Keep your Shih Tzu healthy with regular visits to a licensed veterinarian. Your puppy needs regular vaccinations, including the rabies vaccine. Shih Tzus are relatively healthy, but they can develop breathing problems due to their short noses. Although they are one of the sturdier of the small breeds, your puppy is still vulnerable to physical damage from larger animals and high falls.

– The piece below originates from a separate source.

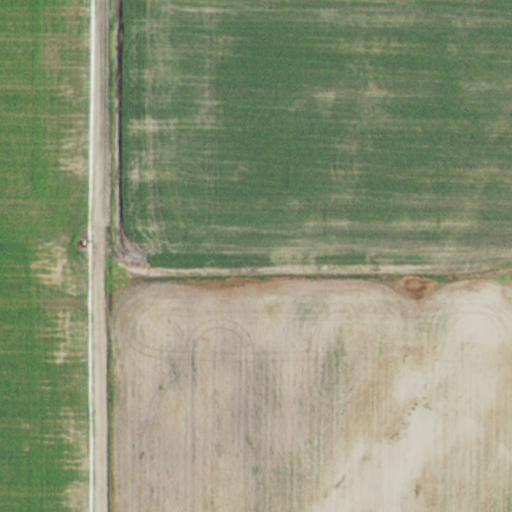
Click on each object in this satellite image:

Start training your Shih Tzu early because they are not the easiest breed to train. Housebreaking and crate training are both essential and go hand in hand. Both processes can take up to 2 months to complete. Your Shih Tzu should also know the "sit," "come" and "down" commands as safety precautions. Other commands that will be helpful while raising your puppy are the "no" and "leave it" commands. The more commands your Shih Tzu knows, the easier it will be to raise him. Consider enrolling your puppy in obedience classes to help you.
Make sure that your puppy gets accustomed to being groomed from the start. As a long haired breed, Shih Tzus can become matted if they are not brushed out daily and bathed every 4 to 6 weeks. Nails will have to be trimmed about once a month, too. The earlier your puppy is groomed, the better he will tolerate it as he gets older. Also, consider the amount of time and money you are willing to spend to keep your puppy groomed. Although a Shih Tzu can grow his hair fairly long, you might consider keeping it cut short to make it easier to manage.